__BRIEF A__
In the records below, take the part that opens with the line containing "au Burkina-Faso" and closes with the line containing "(Keogl-Weog au Burkina, Ganda". Write that part out again, substituting "Guinea" for "Liberia" and leaving everything else unchanged.

*** SOURCE PASSAGE ***

Case: 15826095
Starting point for code: https://beam.apache.org/get-started/quickstart-java
We have encountered two separate but related issues:
- When trying to deploy a Dataflow template without specifying a value for the input parameter we get an exception.
- We observe that the template is still deployed however.
- Launching the template with input also works.
- Example output showing exception deploy-template-without-inputFile.txt.
- Attempting to get rid of the exception produced in ISSUE 1 by supplying a value for the input parameter.
- No exception is produced during template creation.
- Launching the template with different input values has no effect. It always uses the input value used during template creation.

***

__BRIEF B__
List every statement that the Dataflow template report above presents as a dash-led bullet point.

*** GIVEN RECORDS ***

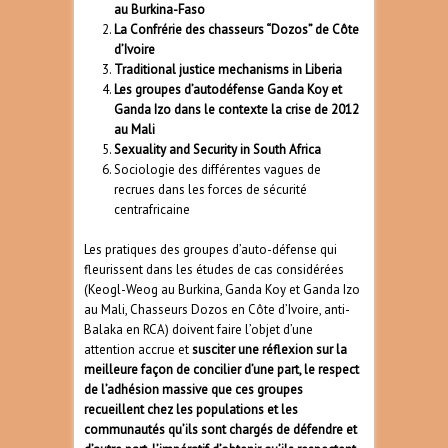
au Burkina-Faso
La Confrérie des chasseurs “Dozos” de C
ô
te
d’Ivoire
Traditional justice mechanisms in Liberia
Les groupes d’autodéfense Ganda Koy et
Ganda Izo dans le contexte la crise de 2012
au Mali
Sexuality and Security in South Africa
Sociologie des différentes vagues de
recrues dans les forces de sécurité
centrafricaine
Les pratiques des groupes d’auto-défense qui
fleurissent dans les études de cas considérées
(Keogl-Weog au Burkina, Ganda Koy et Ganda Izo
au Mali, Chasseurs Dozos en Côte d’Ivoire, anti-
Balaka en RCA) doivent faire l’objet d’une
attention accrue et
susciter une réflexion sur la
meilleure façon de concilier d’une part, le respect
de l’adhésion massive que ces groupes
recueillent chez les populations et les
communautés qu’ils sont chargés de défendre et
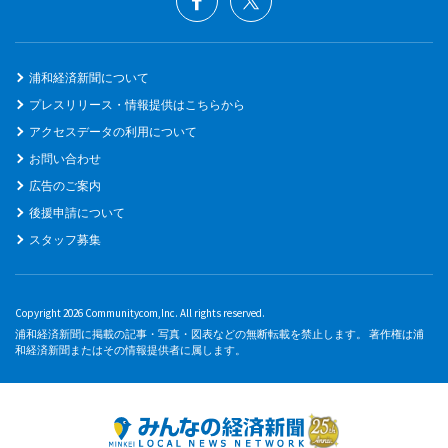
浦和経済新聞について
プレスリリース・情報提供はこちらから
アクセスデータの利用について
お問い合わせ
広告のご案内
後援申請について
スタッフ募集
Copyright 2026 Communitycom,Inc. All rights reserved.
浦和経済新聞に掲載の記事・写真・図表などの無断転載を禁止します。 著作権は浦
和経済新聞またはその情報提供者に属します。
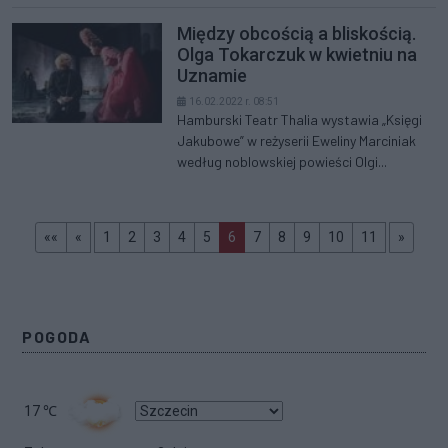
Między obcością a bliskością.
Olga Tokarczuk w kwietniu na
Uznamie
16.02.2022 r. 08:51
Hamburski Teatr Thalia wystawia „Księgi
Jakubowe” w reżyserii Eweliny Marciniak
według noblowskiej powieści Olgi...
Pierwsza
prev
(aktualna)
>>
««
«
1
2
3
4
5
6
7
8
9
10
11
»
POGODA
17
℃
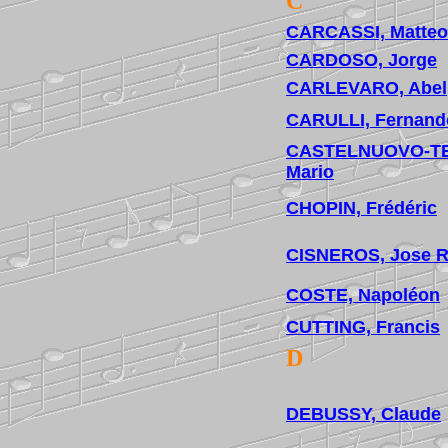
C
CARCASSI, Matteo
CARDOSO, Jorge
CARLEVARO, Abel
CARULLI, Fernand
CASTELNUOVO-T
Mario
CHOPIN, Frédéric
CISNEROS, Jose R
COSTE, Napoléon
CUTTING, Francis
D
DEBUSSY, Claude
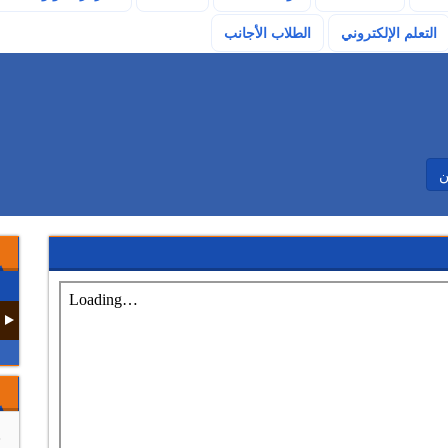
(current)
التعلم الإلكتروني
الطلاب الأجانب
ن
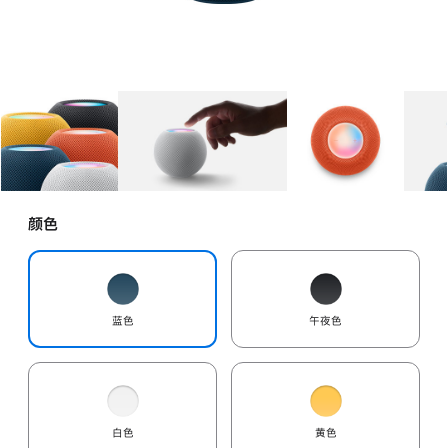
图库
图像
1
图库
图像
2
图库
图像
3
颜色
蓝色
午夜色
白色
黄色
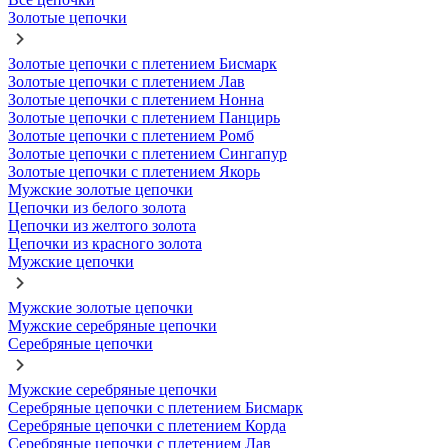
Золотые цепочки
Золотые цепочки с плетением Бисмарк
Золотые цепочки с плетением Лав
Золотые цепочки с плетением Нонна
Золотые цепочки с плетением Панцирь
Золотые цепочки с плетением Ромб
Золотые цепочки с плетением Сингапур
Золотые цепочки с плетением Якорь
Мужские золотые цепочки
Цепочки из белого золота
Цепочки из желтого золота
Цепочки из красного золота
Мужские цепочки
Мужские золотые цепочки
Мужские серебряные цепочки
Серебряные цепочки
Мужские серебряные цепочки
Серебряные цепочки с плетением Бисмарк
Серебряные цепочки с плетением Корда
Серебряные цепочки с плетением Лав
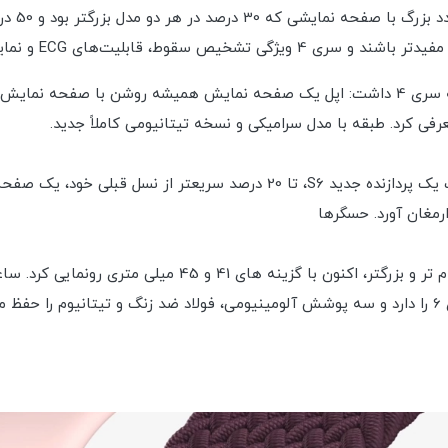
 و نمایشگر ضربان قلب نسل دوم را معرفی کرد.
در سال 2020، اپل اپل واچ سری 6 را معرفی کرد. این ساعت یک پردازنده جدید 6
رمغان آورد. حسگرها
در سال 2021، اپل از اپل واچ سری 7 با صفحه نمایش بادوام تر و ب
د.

***
*** GIVEN RECORDS ***

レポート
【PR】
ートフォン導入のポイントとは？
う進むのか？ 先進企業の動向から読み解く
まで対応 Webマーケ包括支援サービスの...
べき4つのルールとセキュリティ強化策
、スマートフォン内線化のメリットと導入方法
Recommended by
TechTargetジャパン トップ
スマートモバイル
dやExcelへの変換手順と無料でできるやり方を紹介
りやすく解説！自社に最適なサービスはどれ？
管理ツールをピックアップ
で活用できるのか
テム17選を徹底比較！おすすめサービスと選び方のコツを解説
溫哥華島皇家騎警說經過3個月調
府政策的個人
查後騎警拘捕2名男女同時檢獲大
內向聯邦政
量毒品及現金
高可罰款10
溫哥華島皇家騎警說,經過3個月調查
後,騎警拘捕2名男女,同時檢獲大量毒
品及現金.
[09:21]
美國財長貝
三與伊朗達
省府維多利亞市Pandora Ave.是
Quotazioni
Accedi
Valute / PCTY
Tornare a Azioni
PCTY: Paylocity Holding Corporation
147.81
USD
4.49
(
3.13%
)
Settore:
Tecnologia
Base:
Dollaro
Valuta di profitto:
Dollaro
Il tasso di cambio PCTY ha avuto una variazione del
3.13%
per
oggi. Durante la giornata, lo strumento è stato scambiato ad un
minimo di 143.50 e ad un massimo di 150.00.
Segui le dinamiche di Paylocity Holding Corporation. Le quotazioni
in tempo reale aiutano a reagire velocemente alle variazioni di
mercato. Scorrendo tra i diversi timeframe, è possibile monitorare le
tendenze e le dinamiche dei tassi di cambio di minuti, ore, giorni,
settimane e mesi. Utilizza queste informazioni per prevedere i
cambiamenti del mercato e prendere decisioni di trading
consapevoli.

***
*** GIVEN RECORDS ***

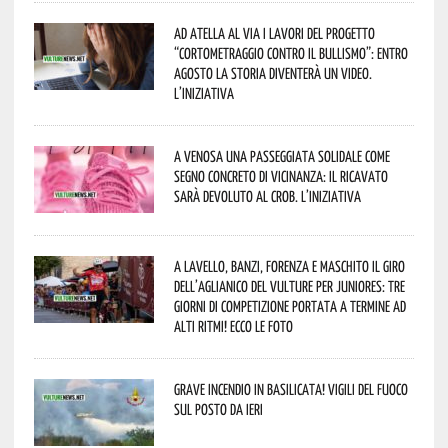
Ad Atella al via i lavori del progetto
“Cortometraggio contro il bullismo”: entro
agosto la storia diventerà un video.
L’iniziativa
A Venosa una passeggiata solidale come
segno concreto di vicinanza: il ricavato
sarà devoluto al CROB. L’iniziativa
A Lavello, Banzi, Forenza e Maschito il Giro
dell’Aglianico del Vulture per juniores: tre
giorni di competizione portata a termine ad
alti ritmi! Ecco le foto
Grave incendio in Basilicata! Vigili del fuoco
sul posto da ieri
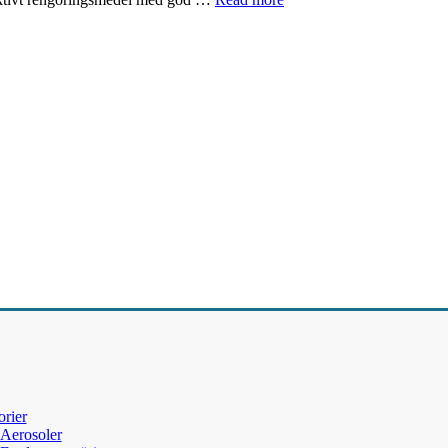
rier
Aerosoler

***

__TASK SOLUTION A__
au Burkina-Faso
La Confrérie des chasseurs “Dozos” de C
ô
te
d’Ivoire
Traditional justice mechanisms in Guinea
Les groupes d’autodéfense Ganda Koy et
Ganda Izo dans le contexte la crise de 2012
au Mali
Sexuality and Security in South Africa
Sociologie des différentes vagues de
recrues dans les forces de sécurité
centrafricaine
Les pratiques des groupes d’auto-défense qui
fleurissent dans les études de cas considérées
(Keogl-Weog au Burkina, Ganda Koy et Ganda Izo

__TASK SOLUTION B__
- When trying to deploy a Dataflow template without specifying a value for the input parameter we get an exception.
- We observe that the template is still deployed however.
- Launching the template with input also works.
- Example output showing exception deploy-template-without-inputFile.txt.
- Attempting to get rid of the exception produced in ISSUE 1 by supplying a value for the input parameter.
- No exception is produced during template creation.
- Launching the template with different input values has no effect. It always uses the input value used during template creation.